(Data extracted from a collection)
========================
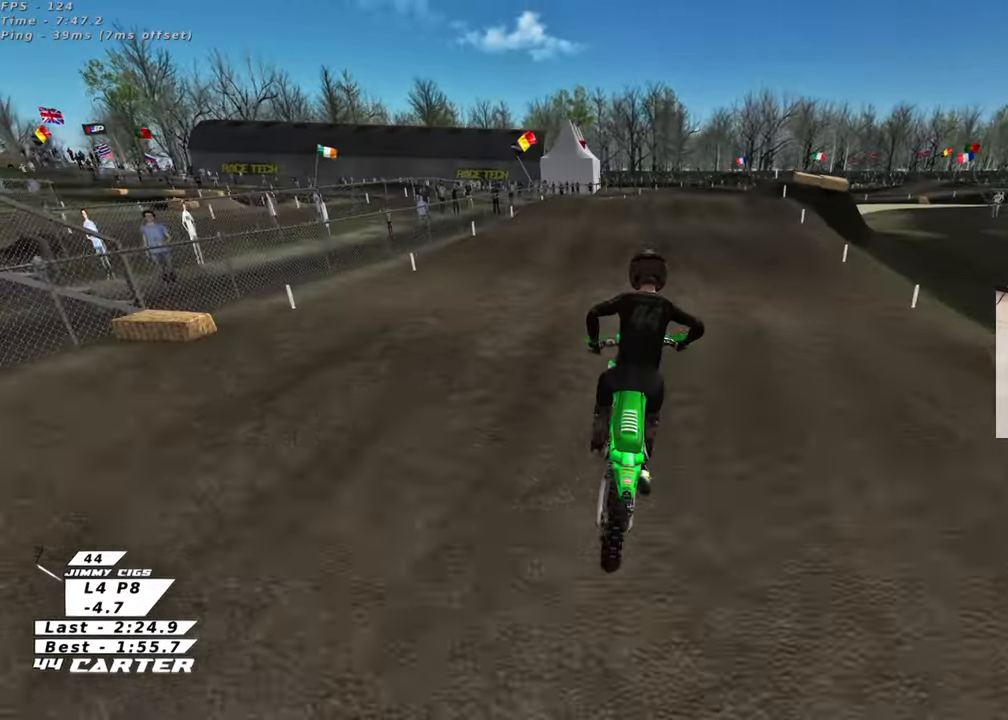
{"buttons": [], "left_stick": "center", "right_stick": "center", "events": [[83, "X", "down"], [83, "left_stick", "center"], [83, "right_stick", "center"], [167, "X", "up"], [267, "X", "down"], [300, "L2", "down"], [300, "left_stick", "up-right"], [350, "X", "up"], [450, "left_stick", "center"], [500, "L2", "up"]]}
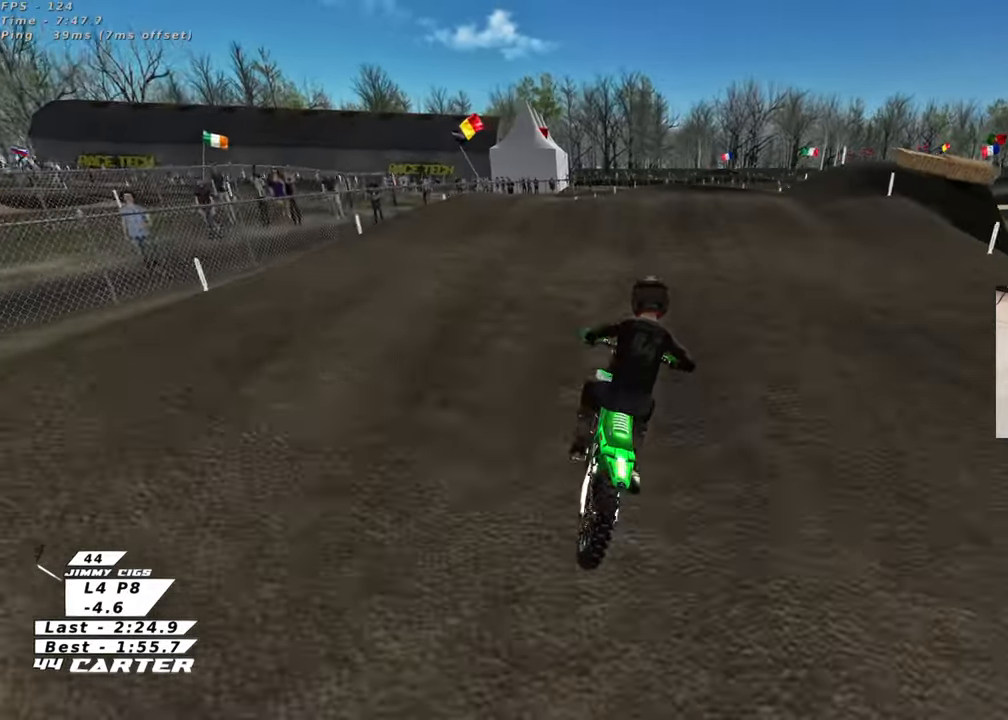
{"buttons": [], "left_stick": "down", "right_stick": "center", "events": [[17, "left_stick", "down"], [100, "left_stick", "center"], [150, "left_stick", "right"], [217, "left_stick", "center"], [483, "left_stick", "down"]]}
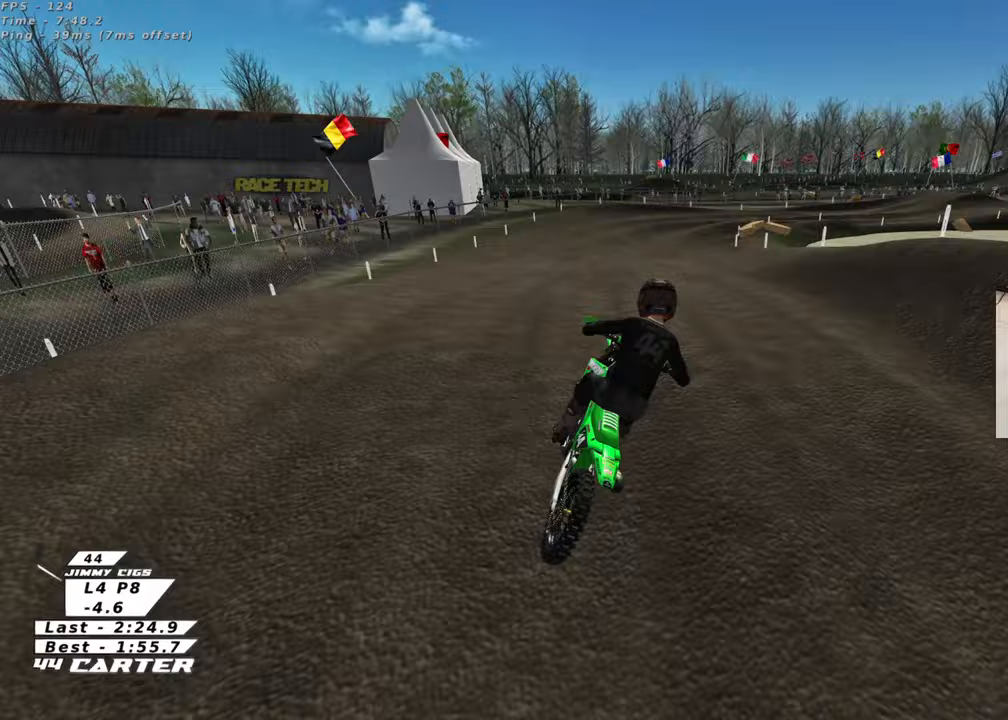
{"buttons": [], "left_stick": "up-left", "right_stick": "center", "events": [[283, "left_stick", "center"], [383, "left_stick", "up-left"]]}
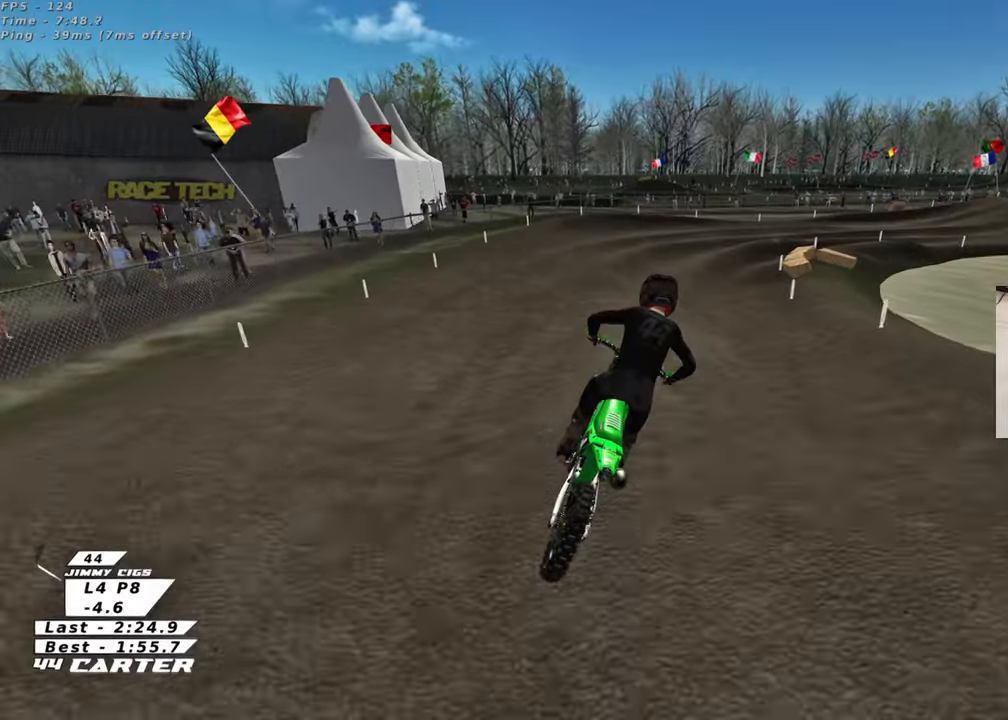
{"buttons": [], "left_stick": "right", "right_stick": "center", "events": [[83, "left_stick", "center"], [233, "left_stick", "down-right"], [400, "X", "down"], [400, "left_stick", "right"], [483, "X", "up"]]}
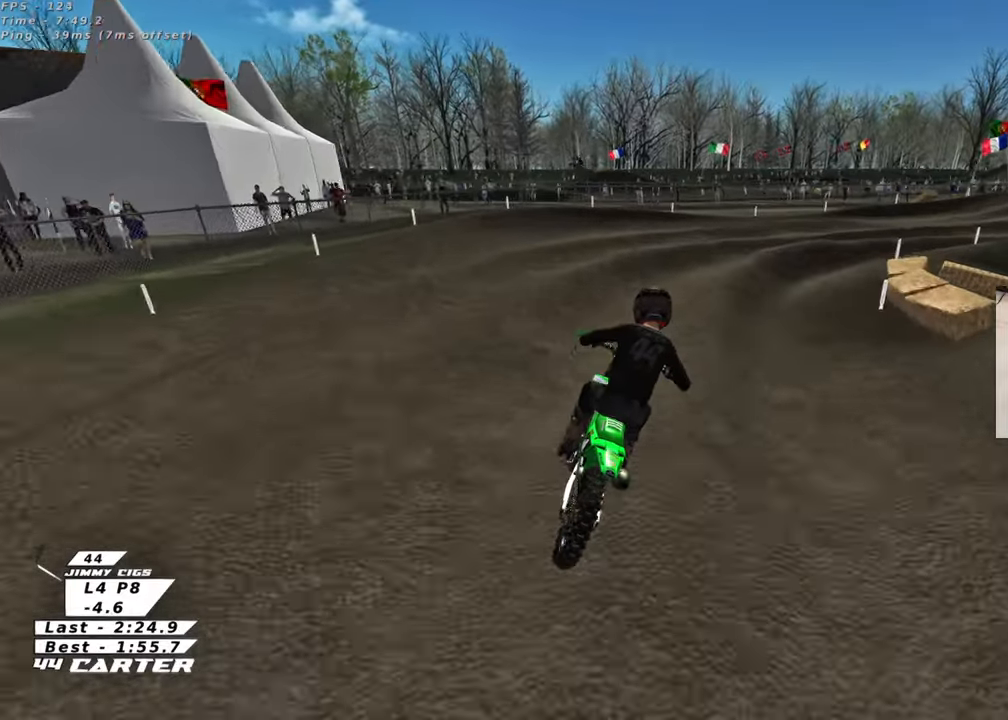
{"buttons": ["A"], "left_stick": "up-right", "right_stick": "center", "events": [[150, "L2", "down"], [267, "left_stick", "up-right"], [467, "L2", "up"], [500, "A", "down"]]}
========================
§ PROBLEM DESCRIPTION
Line count for the string "down": tally the lines of the records above that contain it and give only the result.

§ FINAL ANSWER
4